Selected extract:
☆ ☆ ☆ ☆
In the previous article, we mentioned the importance of choosing effective metrics in external (with other institutions) and internal ( with units within the organization) comparisons to evaluate your Information Security Awareness Program and how they relate to your position in your organization’s maturity model.
In the second article of this series, we cover the topic of Tiering, which provides a more effective evaluation of the analysis of phishing drill data, in other words, an “apples to apples” comparison . Within the scope of the leveling concept, the content of the phishing scenario, which metrics will be used, and the difficulty of detecting phishing are discussed.
The SANS leveling model includes 5 levels defined below. Each level has 3 specific areas: target audience, experience and characteristics of the simulation scenario. Although the target audience and experience may vary from level to level, the main factor that distinguishes the levels is the characteristics of the simulation scenario.
As you can see from the diagram below, a Level-1 simulation is easy to spot as phishing because it is very “spammy” in nature. As the levels increase, it becomes more difficult to detect phishing, as scenarios use known brands or content that is familiar to the target audience. This can be seen
in the example of a scenario using a well-known brand in Level-2 or
a scenario related to Zoom business in Level-3.
Level-4 includes phishing scenarios where personalization, reliability and some prior information are used. Level-5 is for targeted high-profile individuals (Board of Directors, C-Level Executives, etc.) and scenarios are personalized for executive leaders.
As you can see in the Level-1 simulation in the example below, indicators are easy to identify and should be quickly identifiable by trained employees (target audience).
Now let’s take a look at why leveling is important when comparing with external organizations.
As mentioned in our previous article , benchmarking is often easy to implement. Because there are many variables that affect the validity of the results. Many of these variables are easy to define, such as target audience demographics or phishing scenario variables.
However, defining the difficulty of phishing is more difficult depending on the simulation tools used and the credibility of the scenarios.
There are many institutions that use phishing simulations as an awareness tool, we can easily count institutions in verticals such as banking/finance and similar sectors. We can also narrow this down by size and even employee (target audience) maturity. But typically, features and similarities in real simulation data are difficult to compare. The SANS leveling model ensures that benchmark data is as applicable as possible, allowing you to perform better simulations.
For example, if an organization wants its overall security posture to be evaluated by a jury among its peers, past simulation results can be looked at to make evaluations appropriate to the selected level. When each industry organization shares metrics at a specific tier, metrics can be compared much more effectively than metrics across all levels or all difficulty levels.
The ideal situation can be achieved by choosing a leveling that represents a simulation with the same features, in similar sectors and under conditions where similar cyber security programs are implemented. If target audience demographics can also be compared, the Undesired Action Rate (UAR) will provide a reliable benchmark, along with the proportion of employees reporting suspected phishing.
Communication and collaboration between external organizations is crucial for such comparisons, which can be difficult depending on the typical workloads of the person responsible for the information security awareness program and the operational teams. When strategic priorities, as well as simulation execution time and resources, are jointly determined, analytical evaluations and comparisons of past results, taking into account leveling, can be reliable for teams. In this case, teams may choose to prepare simulations for a similar level of benchmarks by reducing resources and planning for impact.
☆ ☆ ☆ ☆
In the article on phishing simulation leveling, what three areas does each level of the SANS leveling model have?
☆ ☆ ☆ ☆
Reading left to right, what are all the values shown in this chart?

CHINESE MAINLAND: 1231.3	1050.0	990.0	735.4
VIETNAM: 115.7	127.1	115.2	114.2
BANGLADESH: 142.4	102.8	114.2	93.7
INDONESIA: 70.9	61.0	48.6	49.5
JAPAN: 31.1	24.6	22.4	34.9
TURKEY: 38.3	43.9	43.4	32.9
☆ ☆ ☆ ☆
Answer area: Target audience, experience, and characteristics of the simulation scenario.